ANZ head of interest rate research Tony Morriss said market expectations the US Federal Reserve would announce fresh stimulus measures this week had boosted demand for bonds.

The Fed’s Federal Open Market Committee (FOMC) meets on Thursday and Friday and is expected to announce a fresh round of quantitative easing in the US.

“The expectation at the moment is that there is going to be further guidance to keep (lending) rates low and to target longer-dated bonds,” he said.

“At face value that is positive for bonds.”

Mr Morriss said the release of weaker than expected domestic housing data had also contributed to the rise in bond prices.

The number of home loans approved in July fell one per cent, according to figures released by the Australian Bureau of Statistics (ABS) on Monday.

However, Mr Morriss said market expectations the Reserve Bank of Australia (RBA) would cut the cash rate again in the next few months was preventing bond prices from rallying further.

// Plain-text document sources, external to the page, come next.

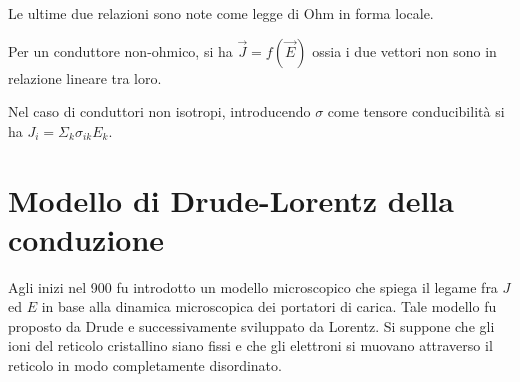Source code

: Le ultime due relazioni sono note come legge di Ohm in forma locale.

Per un conduttore non-ohmico, si ha $ \vec{J} = f(\vec{E} ) $ ossia i due vettori non sono in relazione lineare tra loro.

Nel caso di conduttori non isotropi, introducendo $ \sigma $ come tensore conducibilità si ha $J_i= \Sigma_k\sigma_{ik}E_k$.

\section{Modello di Drude-Lorentz della conduzione}

Agli inizi nel 900 fu introdotto un modello microscopico che spiega il legame fra $J$ ed $E$ in base alla dinamica microscopica dei portatori di carica. Tale modello fu proposto da Drude e successivamente sviluppato da Lorentz. Si suppone che gli ioni del reticolo cristallino siano fissi e che gli elettroni si muovano attraverso il reticolo in modo completamente disordinato.

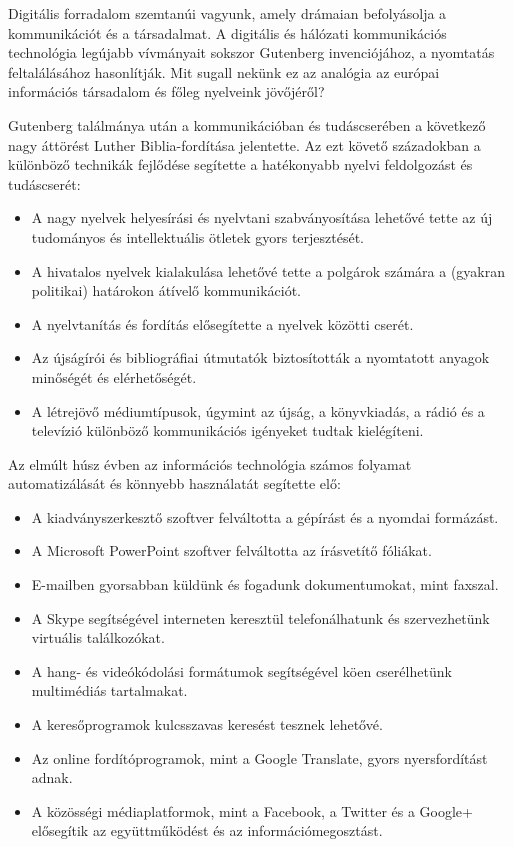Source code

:   \begin{multicols}{2}

  Digitális forradalom szemtanúi vagyunk, amely drámaian befolyásolja a kommunikációt és a társadalmat. A digitális és hálózati kommunikációs technológia legújabb vívmányait sokszor Gutenberg invenciójához, a nyomtatás feltalálásához hasonlítják. Mit sugall nekünk ez az analógia az európai információs társadalom és főleg nyelveink jövőjéről? 


  Gutenberg találmánya után a kommunikációban és tudáscserében a következő nagy áttörést Luther Biblia-fordítása jelentette. Az ezt követő századokban a különböző technikák fejlődése segítette a hatékonyabb nyelvi feldolgozást és tu\-dás\-cse\-rét:

  \medskip
  \begin{itemize}
  \item A nagy nyelvek helyesírási és nyelvtani szabványosítása lehetővé tette az új tudományos és intellektuális ötletek gyors terjesztését.
  \item A hivatalos nyelvek kialakulása le\-he\-tő\-vé tette a polgárok számára a (gyakran politikai) határokon átívelő kommunikációt.
  \item A nyelvtanítás és fordítás elősegítette a nyelvek közötti cserét.
  \item Az újságírói és bibliográfiai útmutatók biztosították a nyomtatott anyagok minőségét és elérhetőségét.
  \medskip
  \item A létrejövő médiumtípusok, úgymint az újság, a könyvkiadás, a rádió és a televízió különböző kommunikációs igényeket tudtak kielégíteni.
  \end{itemize}

  Az elmúlt húsz évben az információs technológia számos folyamat automatizálását és könnyebb használatát segítette elő:

  \begin{itemize}
  \item A kiadványszerkesztő szoftver felváltotta a gépírást és a nyomdai formázást.
  \item A Microsoft PowerPoint szoftver felváltotta az írásvetítő fóliákat.
  \item E-mailben gyorsabban küldünk és fogadunk dokumentumokat, mint faxszal.
  \item A Skype segítségével interneten ke\-resz\-tül telefonálhatunk és szer\-vez\-he\-tünk virtuális találkozókat.
  \item A hang- és videókódolási formátumok segítségével köen cserélhetünk multimédiás tartalmakat.
  \item A keresőprogramok kulcsszavas ke\-re\-sést tesznek lehetővé.
  \item Az online fordítóprogramok, mint a Google Translate, gyors nyersfordítást adnak.
  \item A közösségi médiaplatformok, mint a Facebook, a Twitter és a Google+ elősegítik az együttműködést és az információmegosztást.
  \end{itemize}


\end{multicols}
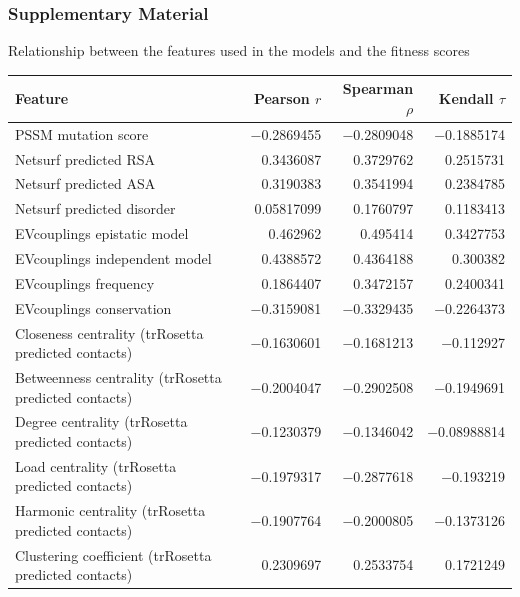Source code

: \documentclass[10pt, british, luatex]{beamer}
\begin{document}
\begin{frame}
	\frametitle{Supplementary Material}
	Relationship between the features used in the models and the fitness scores

	\tiny%
	\begin{tabular*}{\linewidth}{@{\extracolsep{\fill}}lrrr}%
		\toprule
		Feature                                                  & Pearson $r$      & Spearman $\rho$  & Kendall $\tau$    \\
		\midrule
		PSSM mutation score                                      & \num{-0.2869455} & \num{-0.2809048} & \num{-0.1885174}  \\
		Netsurf predicted RSA                                    & \num{0.3436087}  & \num{0.3729762}  & \num{0.2515731}   \\
		Netsurf predicted ASA                                    & \num{0.3190383}  & \num{0.3541994}  & \num{0.2384785}   \\
		Netsurf predicted disorder                               & \num{0.05817099} & \num{0.1760797}  & \num{0.1183413}   \\
		EVcouplings epistatic model                              & \num{0.462962}   & \num{0.495414}   & \num{0.3427753}   \\
		EVcouplings independent model                            & \num{0.4388572}  & \num{0.4364188}  & \num{0.300382}    \\
		EVcouplings frequency                                    & \num{0.1864407}  & \num{0.3472157}  & \num{0.2400341}   \\
		EVcouplings conservation                                 & \num{-0.3159081} & \num{-0.3329435} & \num{-0.2264373}  \\
		Closeness centrality (trRosetta predicted contacts)      & \num{-0.1630601} & \num{-0.1681213} & \num{-0.112927}   \\
		Betweenness centrality (trRosetta predicted contacts)    & \num{-0.2004047} & \num{-0.2902508} & \num{-0.1949691}  \\
		Degree centrality (trRosetta predicted contacts)         & \num{-0.1230379} & \num{-0.1346042} & \num{-0.08988814} \\
		Load centrality (trRosetta predicted contacts)           & \num{-0.1979317} & \num{-0.2877618} & \num{-0.193219}   \\
		Harmonic centrality (trRosetta predicted contacts)       & \num{-0.1907764} & \num{-0.2000805} & \num{-0.1373126}  \\
		Clustering coefficient (trRosetta predicted contacts)    & \num{0.2309697}  & \num{0.2533754}  & \num{0.1721249}   \\

\end{tabular*}
\end{frame}
\end{document}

The RBA cut the cash rate by half a percentage point in May and a quarter of a percentage point in June to its current level of 3.5 per cent.

At 1630 AEST on Monday, the September 10-year bond futures contract was trading at 96.960 (implying a yield of 3.040 per cent), up from 96.890 (implying a yield of 3.110 per cent).

The September three-year bond futures contract was at 97.530 (2.470 per cent), up from 97.450 (2.550 per cent).